====== Input data

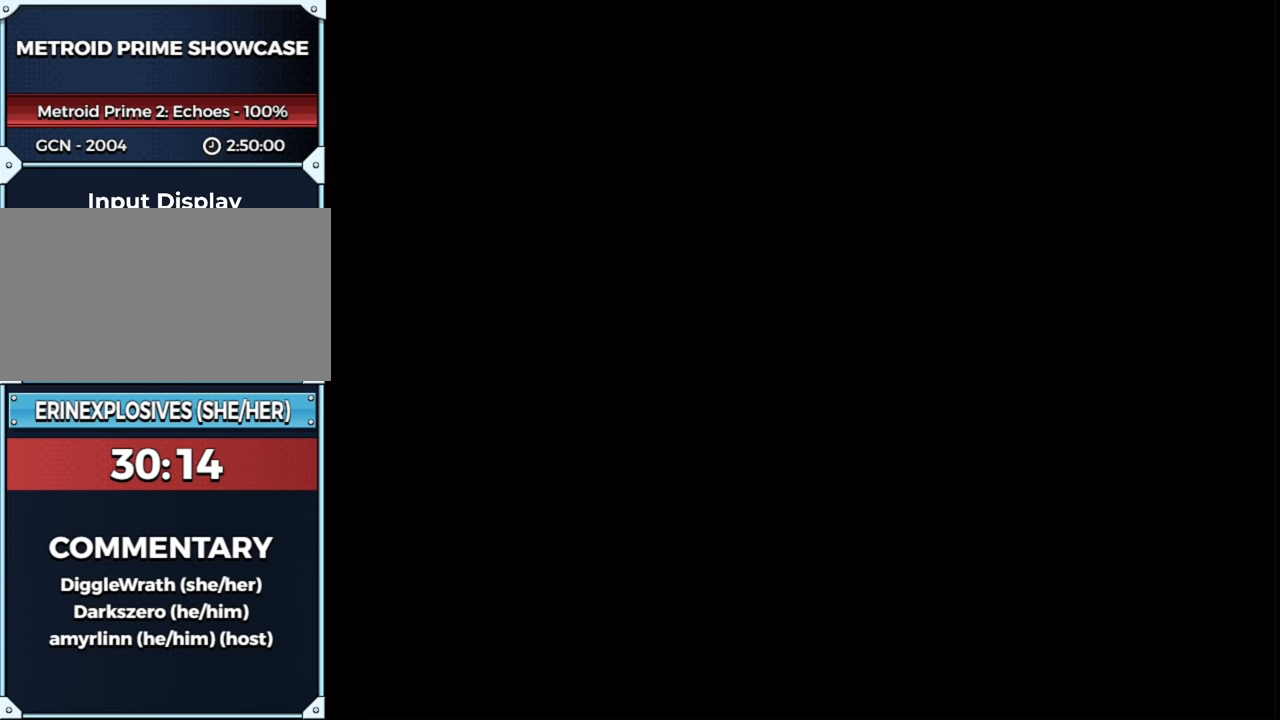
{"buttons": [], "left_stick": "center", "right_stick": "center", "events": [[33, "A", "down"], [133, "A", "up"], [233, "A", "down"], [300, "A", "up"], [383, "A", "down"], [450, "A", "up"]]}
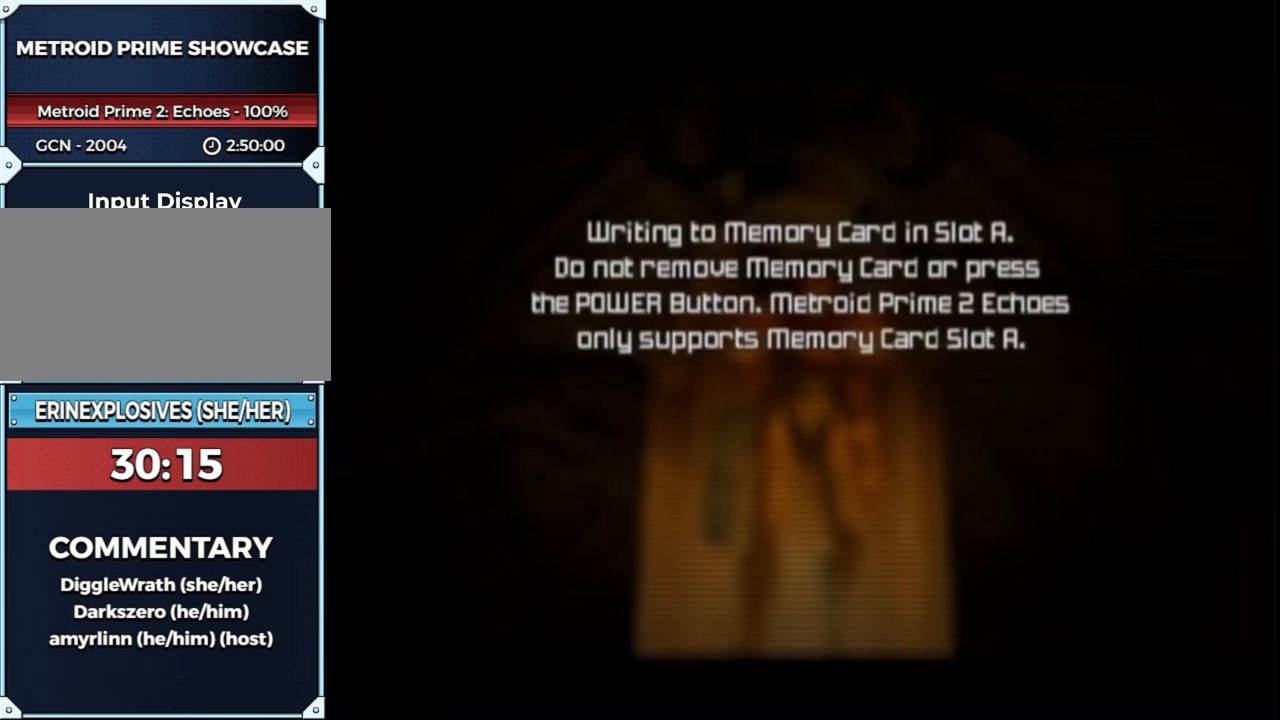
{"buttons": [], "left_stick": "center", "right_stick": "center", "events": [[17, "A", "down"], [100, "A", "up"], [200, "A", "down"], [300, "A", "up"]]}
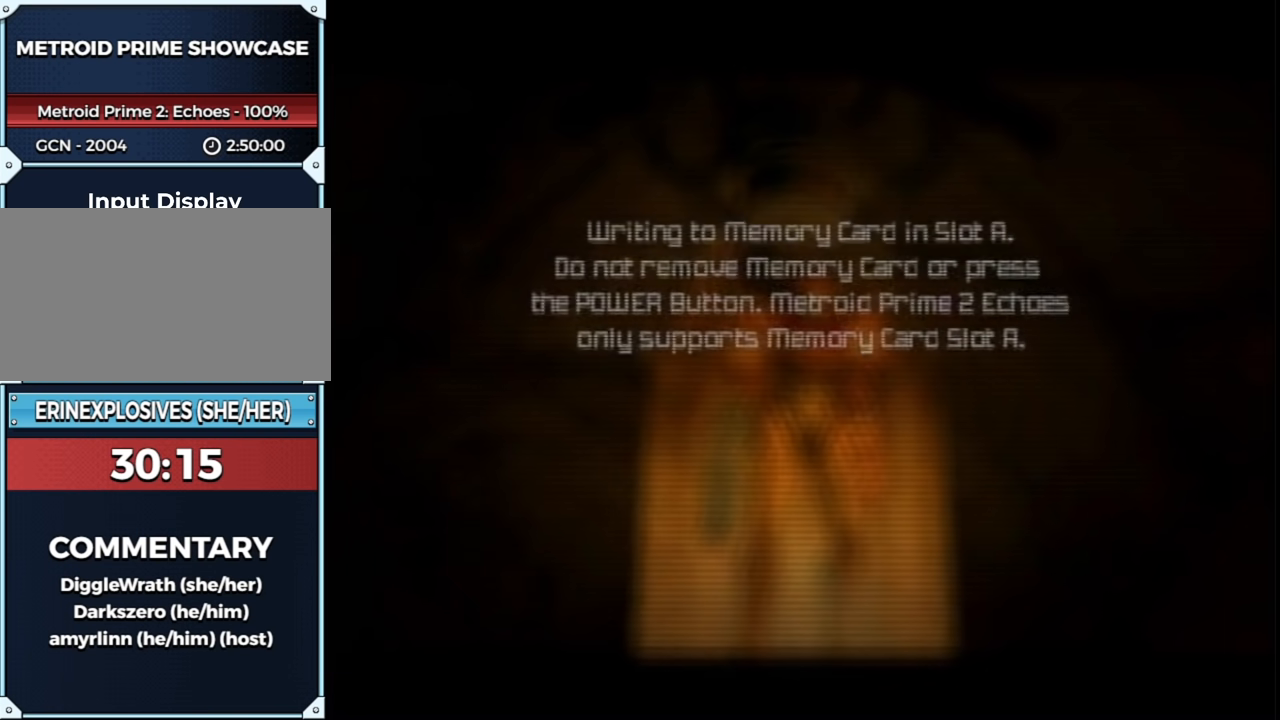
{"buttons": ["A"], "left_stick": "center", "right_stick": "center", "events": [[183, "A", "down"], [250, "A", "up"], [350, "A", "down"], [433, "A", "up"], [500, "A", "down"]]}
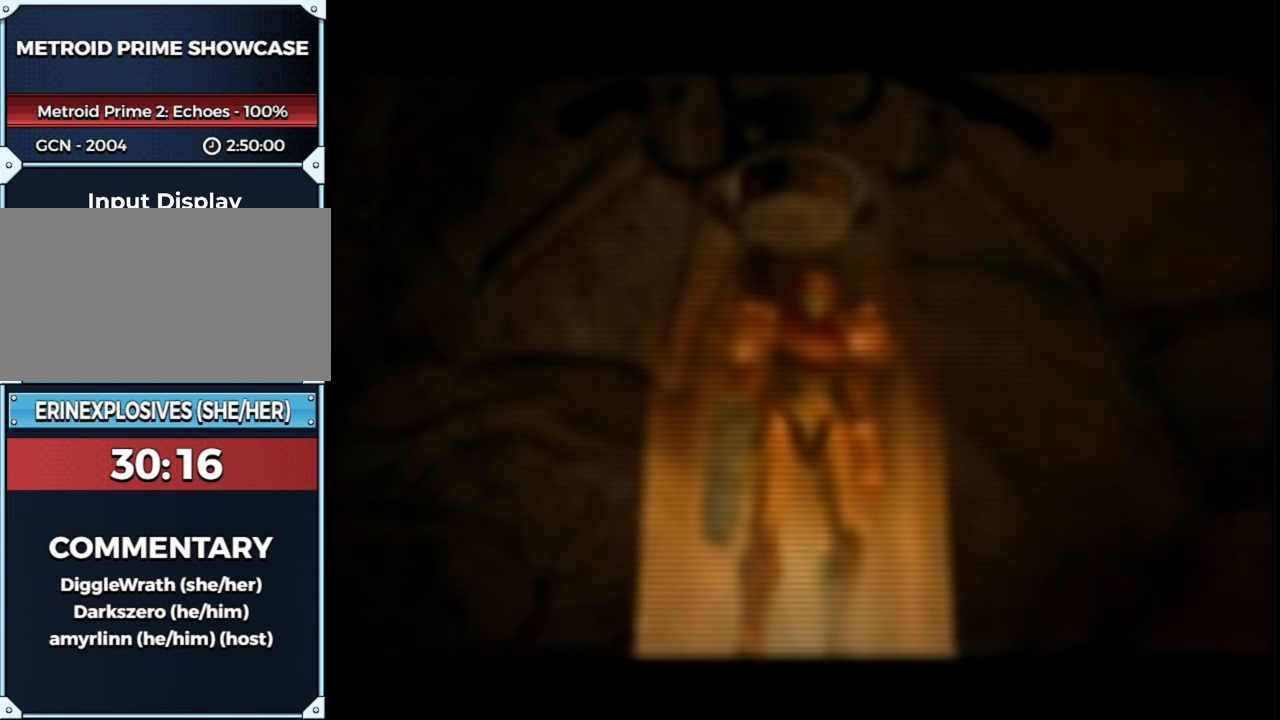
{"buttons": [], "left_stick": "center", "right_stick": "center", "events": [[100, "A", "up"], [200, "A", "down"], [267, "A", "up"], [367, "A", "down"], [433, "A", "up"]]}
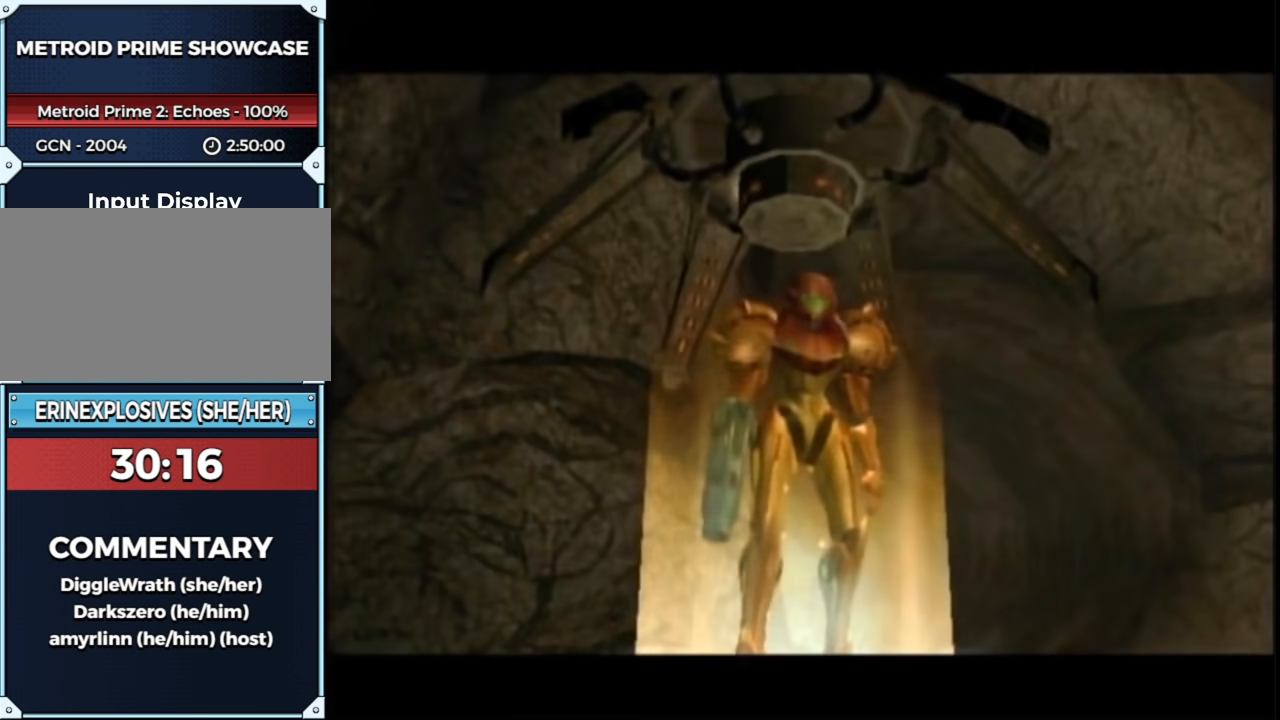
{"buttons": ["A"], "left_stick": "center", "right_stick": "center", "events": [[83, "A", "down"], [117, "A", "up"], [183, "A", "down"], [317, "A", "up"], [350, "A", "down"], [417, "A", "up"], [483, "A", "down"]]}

============

▸ **Task brief**:
Return every record exactly, without the pictures.

▸ **Written solution**:
{"buttons": [], "left_stick": "center", "right_stick": "center", "events": [[33, "A", "down"], [133, "A", "up"], [233, "A", "down"], [300, "A", "up"], [383, "A", "down"], [450, "A", "up"]]}
{"buttons": [], "left_stick": "center", "right_stick": "center", "events": [[17, "A", "down"], [100, "A", "up"], [200, "A", "down"], [300, "A", "up"]]}
{"buttons": ["A"], "left_stick": "center", "right_stick": "center", "events": [[183, "A", "down"], [250, "A", "up"], [350, "A", "down"], [433, "A", "up"], [500, "A", "down"]]}
{"buttons": [], "left_stick": "center", "right_stick": "center", "events": [[100, "A", "up"], [200, "A", "down"], [267, "A", "up"], [367, "A", "down"], [433, "A", "up"]]}
{"buttons": ["A"], "left_stick": "center", "right_stick": "center", "events": [[83, "A", "down"], [117, "A", "up"], [183, "A", "down"], [317, "A", "up"], [350, "A", "down"], [417, "A", "up"], [483, "A", "down"]]}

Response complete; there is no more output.